Guarav at Capitalize : Building a team and launching a product are challenges at the best of times, but like many others, we had to do both in a fully-remote environment this year. We’ve had to adjust our recruiting and onboarding processes. We’ve also had to find new ways to build camaraderie and sync the team in a remote way. Our solution has been overcommunicating - there’s nothing novel about it, but we’ve found that it’s helped our team feel connected and aligned.

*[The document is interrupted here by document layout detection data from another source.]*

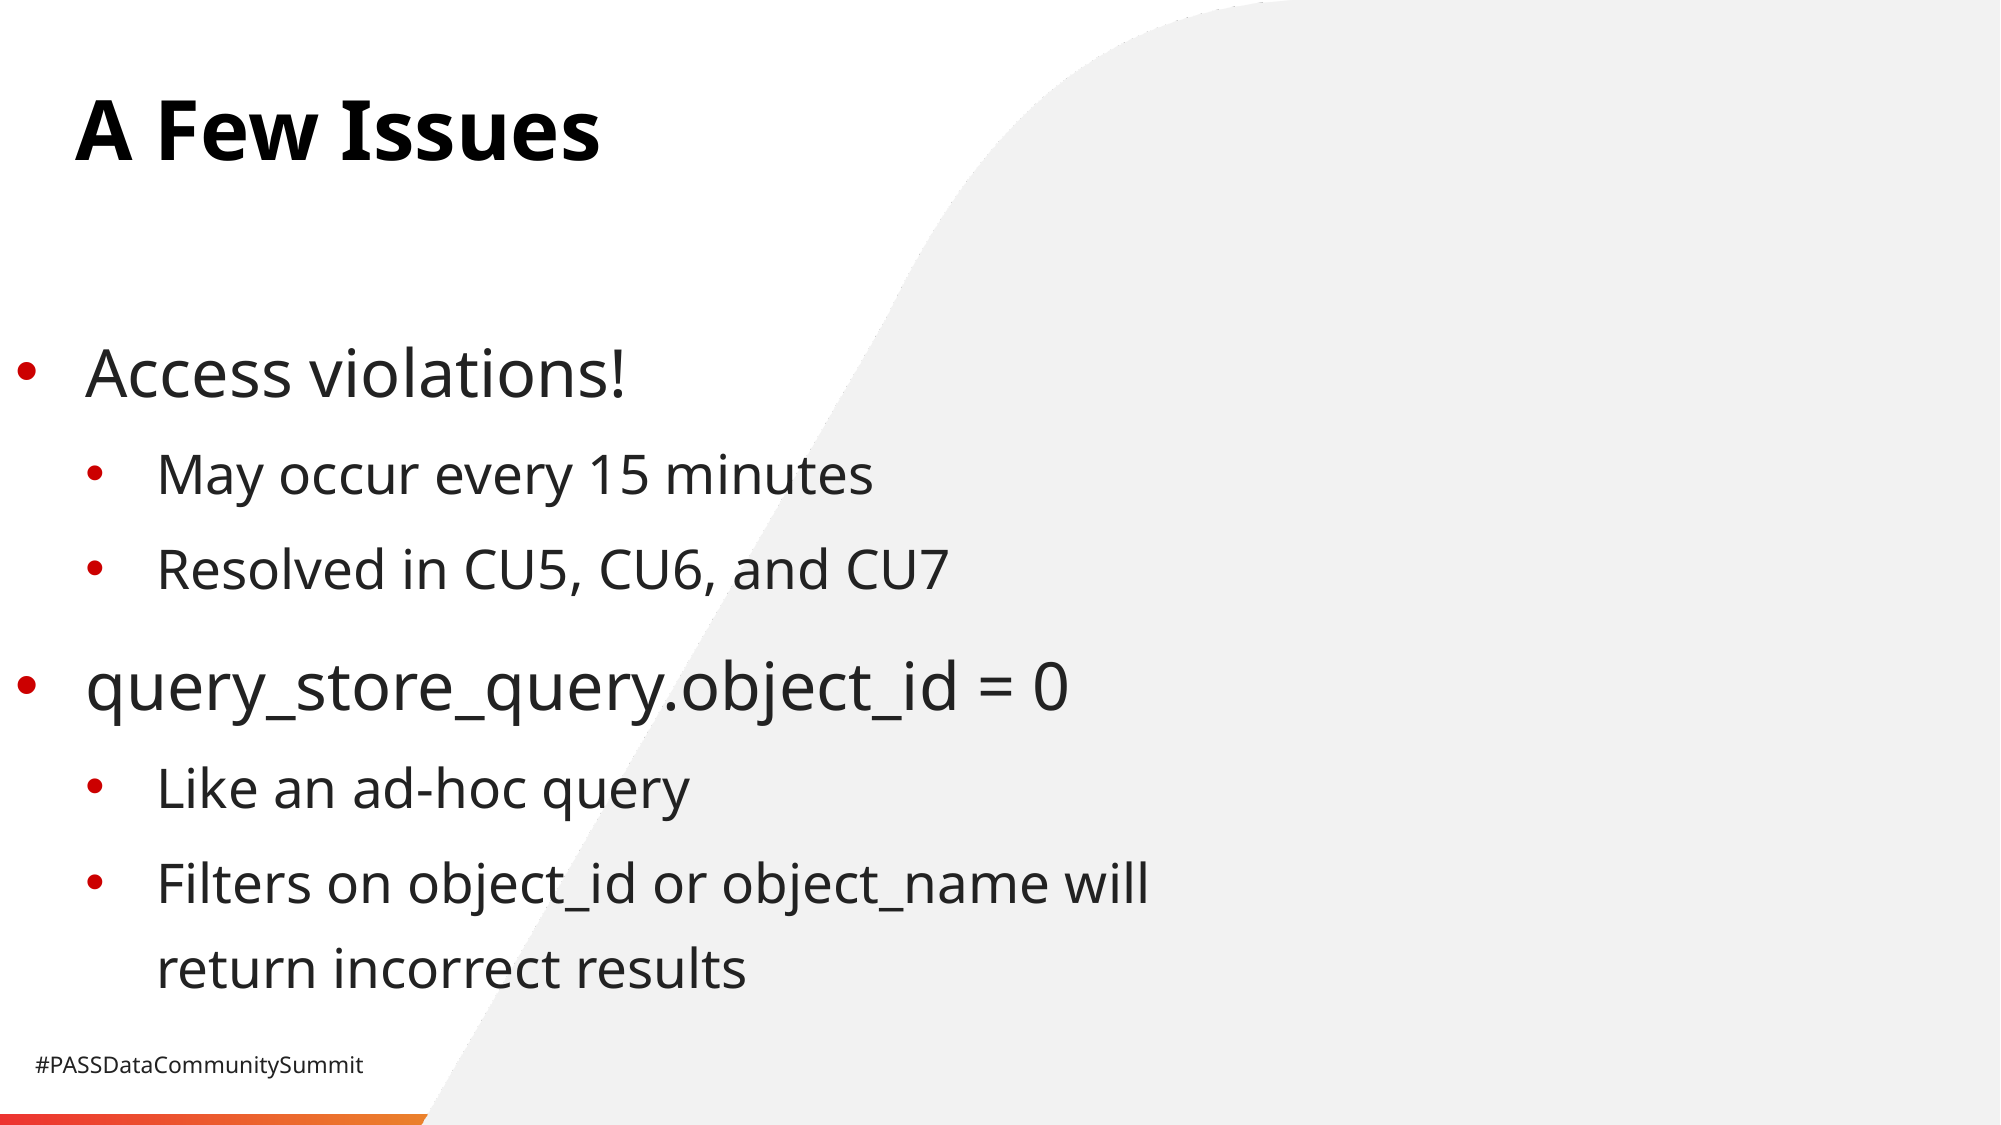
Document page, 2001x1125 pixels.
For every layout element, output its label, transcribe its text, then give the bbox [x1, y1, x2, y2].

list Access violations! May occur every 15 minutes Resolved in CU5, CU6, and CU7 query_store_query.object_id = 0 Like an ad-hoc query Filters on object_id or object_name will return incorrect results [0, 299, 1340, 1014]
picture [0, 1114, 427, 1125]
title A Few Issues [60, 80, 781, 299]
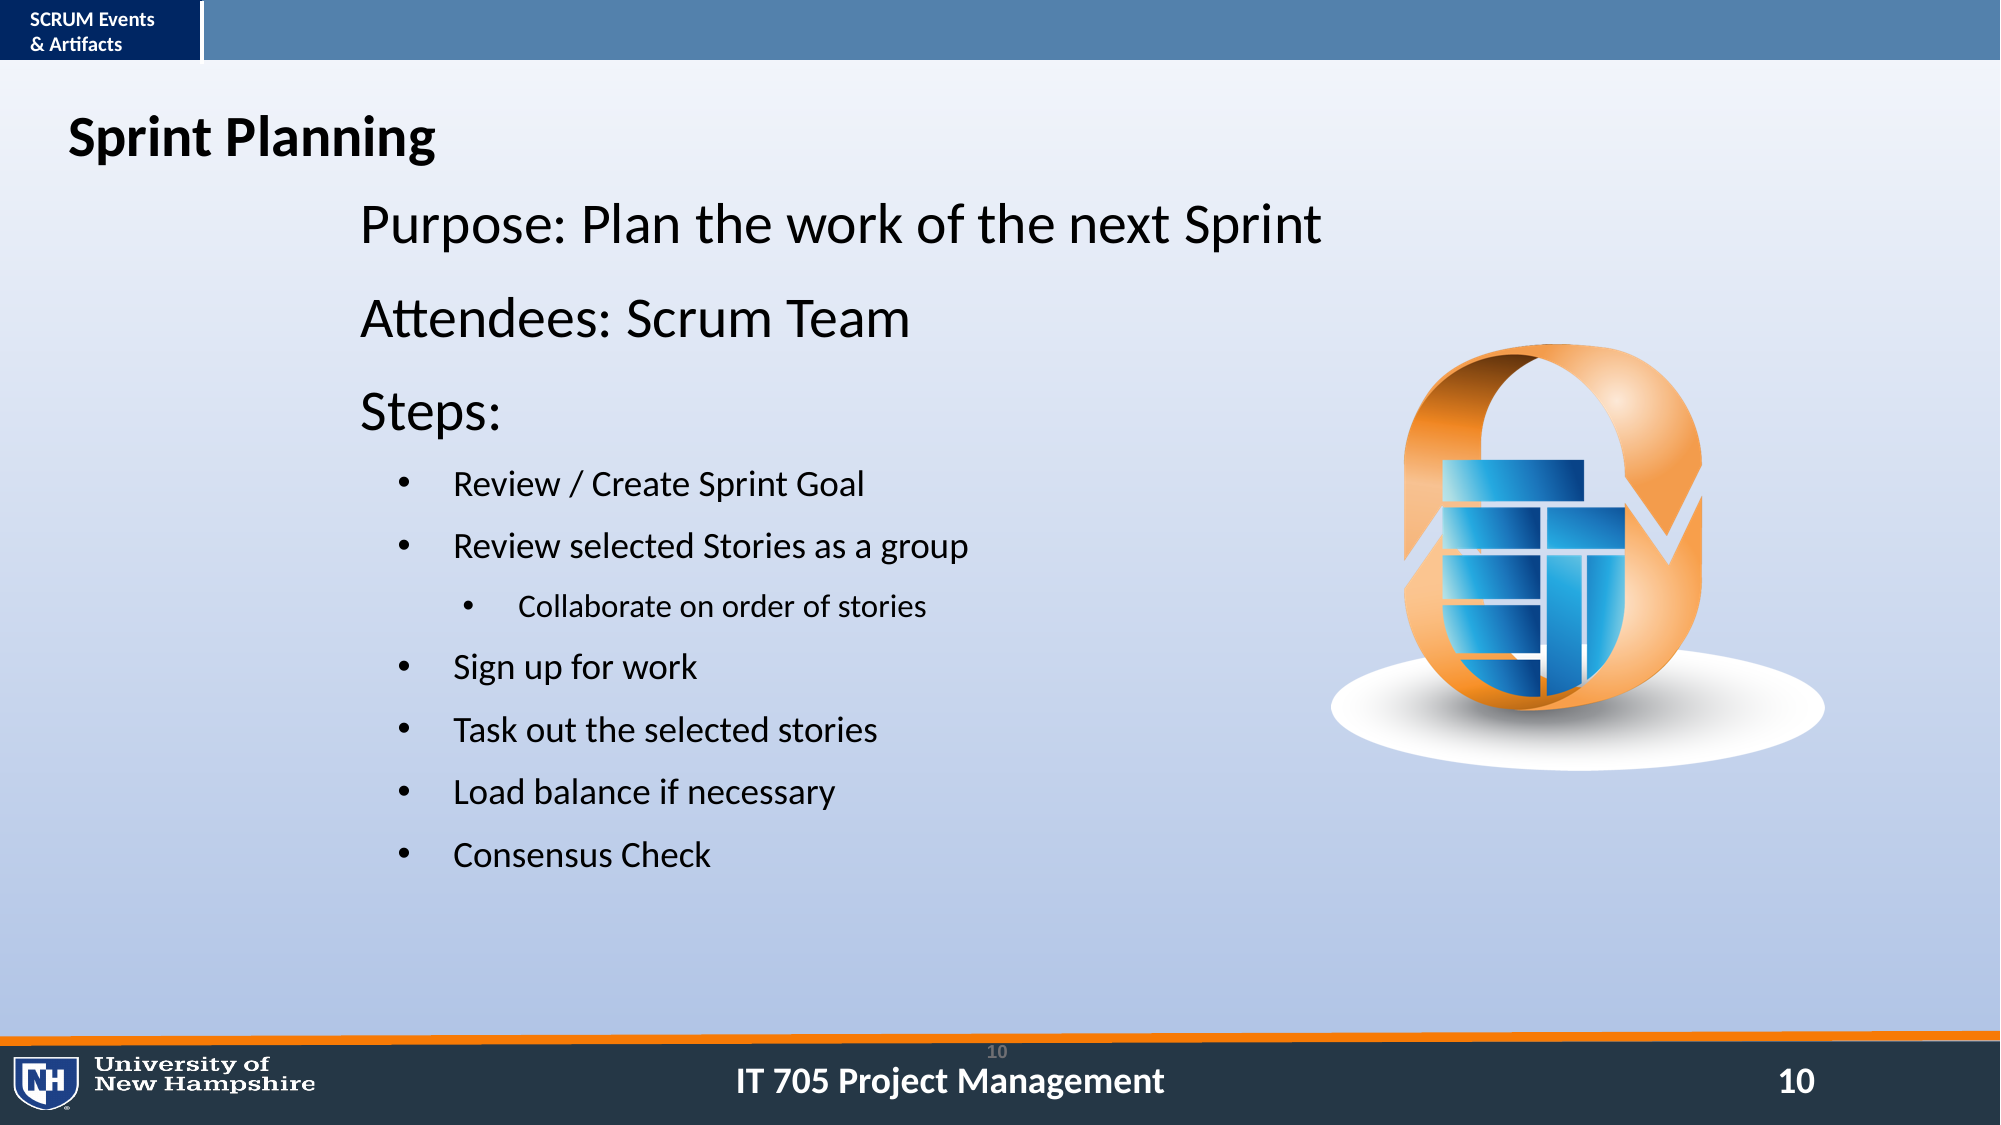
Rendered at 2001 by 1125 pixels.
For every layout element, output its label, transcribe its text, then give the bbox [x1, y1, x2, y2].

Runik at Vise : Our team’s biggest challenge has been planning & building for scale. In 2020, we saw the acceleration of many trends. We had to hire at three times the rate we planned and extend our integrations to other custodians such as Schwab and Fidelity to support advisor demand. Being aggressive and doubling our team in Q2 of this year while most companies were in hiring freeze really paid off in the latter half of the year where we needed all hands on deck. Without these calculated risks, we would not be able to scale at the pace we are today.
What have you changed your mind on while building your product?
Harry at Pipe : The biggest realization we’ve had as a founding team this year is that we can be more efficient with a distributed workforce. Having built centralized venture backed companies before, we didn’t plan it, but like many companies that were founded in the last year or so, we’ve had to adapt and I am now very confident that distributed talent working from wherever they want in the world is the right choice for a company like ours.
Richie at Finix : We thought most of our customers would be more established companies with a deep payments bench. We mistakenly assumed companies would want basic payments acceptance at first & not think deeply about payments strategy until further down the road. However, we see that more & more companies want to work with us as soon as they launch because they want to have a payments strategy from Day One. We responded to this early-stage-company demand by launching Flex, our integrated payments product that supports companies just learning how to manage payments internally. Once they’ve fine-tuned their processes with payments processes with Flex, they can then seamlessly graduate to Core, our full payment facilitator platform.
Itai at Unit : I grossly underestimated the amount of capital that it takes to build a quality infrastructure company, even after we raised our seed funding a year ago. We were lucky to grow our first company (fintech B2B) to 100+ employees globally in the course of 10 years, without VC funding. This doesn’t seem possible in 2020, when client expectations are sky high, the market is so dynamic and the ecosystem is flush with capital. One thing that hasn’t changed: execution is everything.
Big thanks to everyone who participated. This is my last issue of the year!